Pringle’s three-volume work lists churches in the Latin Kingdom of Jerusalem, the boundaries of which stretched from just north of present-day Beirut and the Golan Heights to the Gulf of Aqaba and Sinai. This first volume looks at 131 churches, including the east and west churches at Bethany and the tomb of Lazarus. This holy place and its church were already present when the earliest records were written. But the site’s layout grew in complexity when, in 1137, it became a royal convent, and very few visitors can now make sense of it. In their article on Bethany, Pringle and Leach make it beautifully clear what was done.
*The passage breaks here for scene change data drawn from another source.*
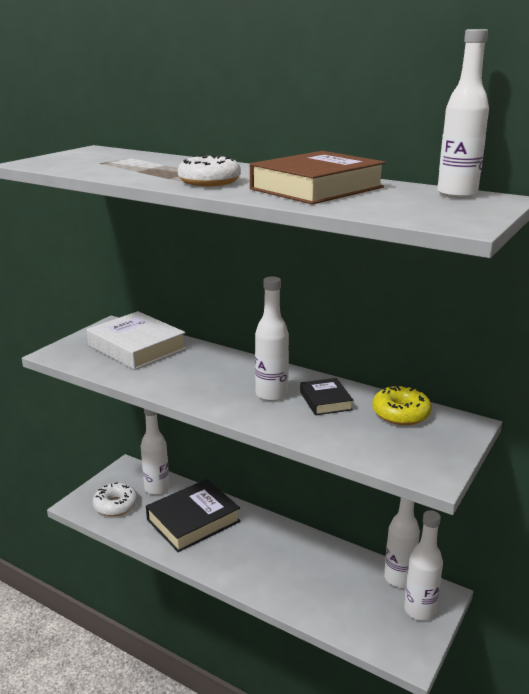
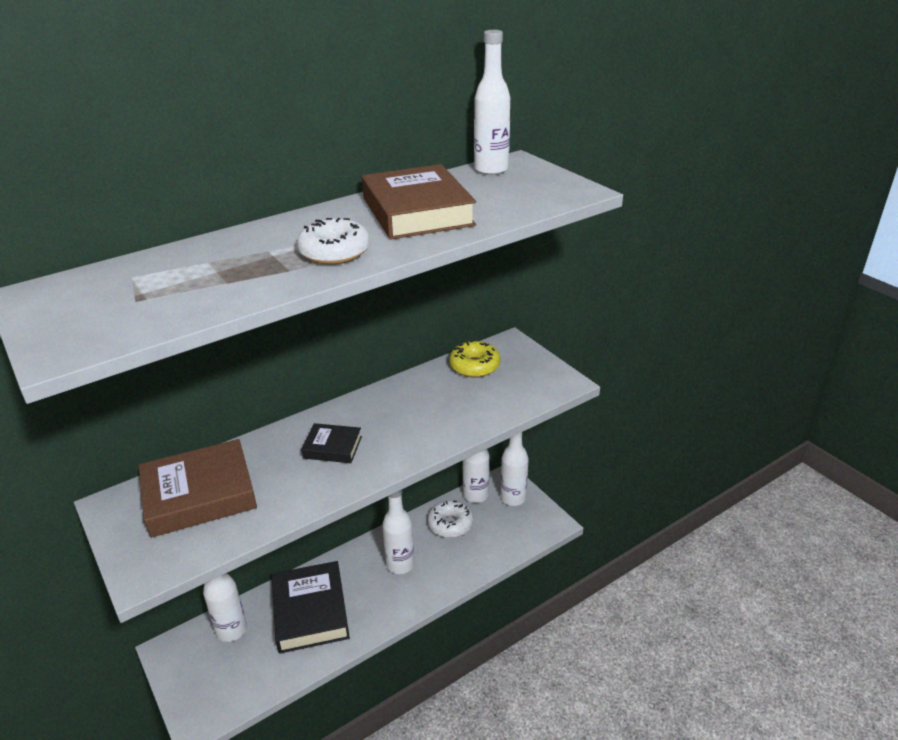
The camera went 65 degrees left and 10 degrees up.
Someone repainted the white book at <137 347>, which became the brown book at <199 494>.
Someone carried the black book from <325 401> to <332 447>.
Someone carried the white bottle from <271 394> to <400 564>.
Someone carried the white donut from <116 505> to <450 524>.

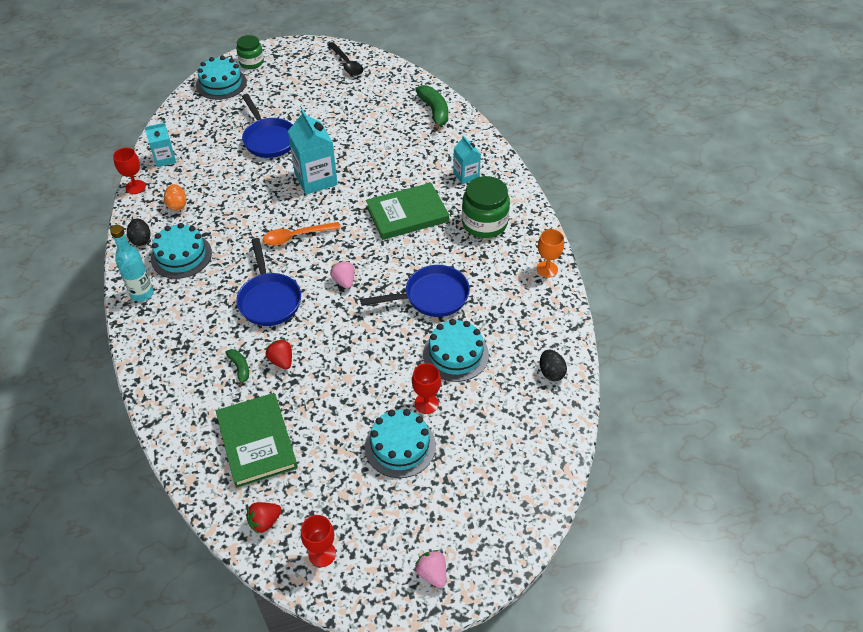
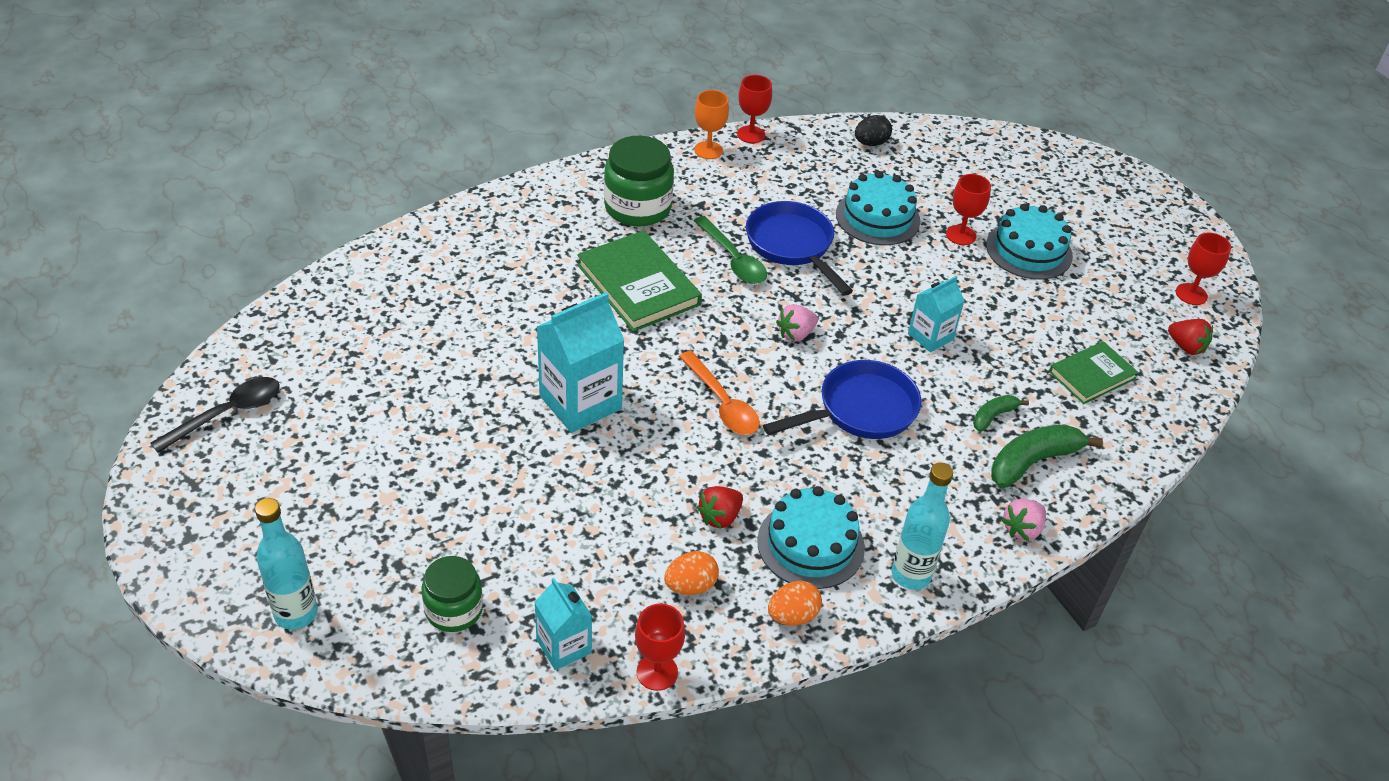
The camera went 105 degrees left and 5 degrees down.
Someone swapped the turquoise cake at <221 84> for the turquoise bottle at <296 613>.
Someone carried the green jar from <251 62> to <454 609>.
Someone put down the green spoon at <733 259>.
Someone carried the red strawberry from <281 361> to <720 517>.
Someone put down the red goblet at <751 134>.
Someone repainted the black egg at <141 240>, which became the orange egg at <792 616>.
Someone carried the turquoise carton from <466 175> to <930 336>.
Someone carried the green banana from <434 112> to <1033 461>.
Someone carried the pink strawberry from <432 573> to <1022 529>.
Someone scaled the green book at <256 441> by 0.62.
Someone took away the blue pan at <269 139>.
It is this sort of illuminating information that will delight the reader. In 1979, Pringle began his research by compiling a list of Crusader churches in the accessible parts of the Latin Kingdom. When he discovered a church, Peter Leach drew a plan; then Pringle read and compiled all available sources of information, both ancient and modern, relating to the site. Now the catalogue (entries A-K) has begun to see the light of day.
Since Pringle aims to provide comprehensive data on the structures themselves, he avoids diversions, thus keeping the book to a manageable length. But the resulting text is sometimes awkward to read. A good deal of Pringle’s valuable information should have been removed from the main text. Take, for example, the following sentence- “The mosaics, however, dated from before the twelfth century (cf. Daniel (1106–7), XLVIII (trans. Ryan, 143), though they were evidently restored or renewed during the Frankish occupation.” We can get the sense of it, but only with some effort. But that is a quibble. Readers of this first volume will wish the author every success in finishing his task, for this book is now the guide to the Crusader churches of the Latin Kingdom of Jerusalem.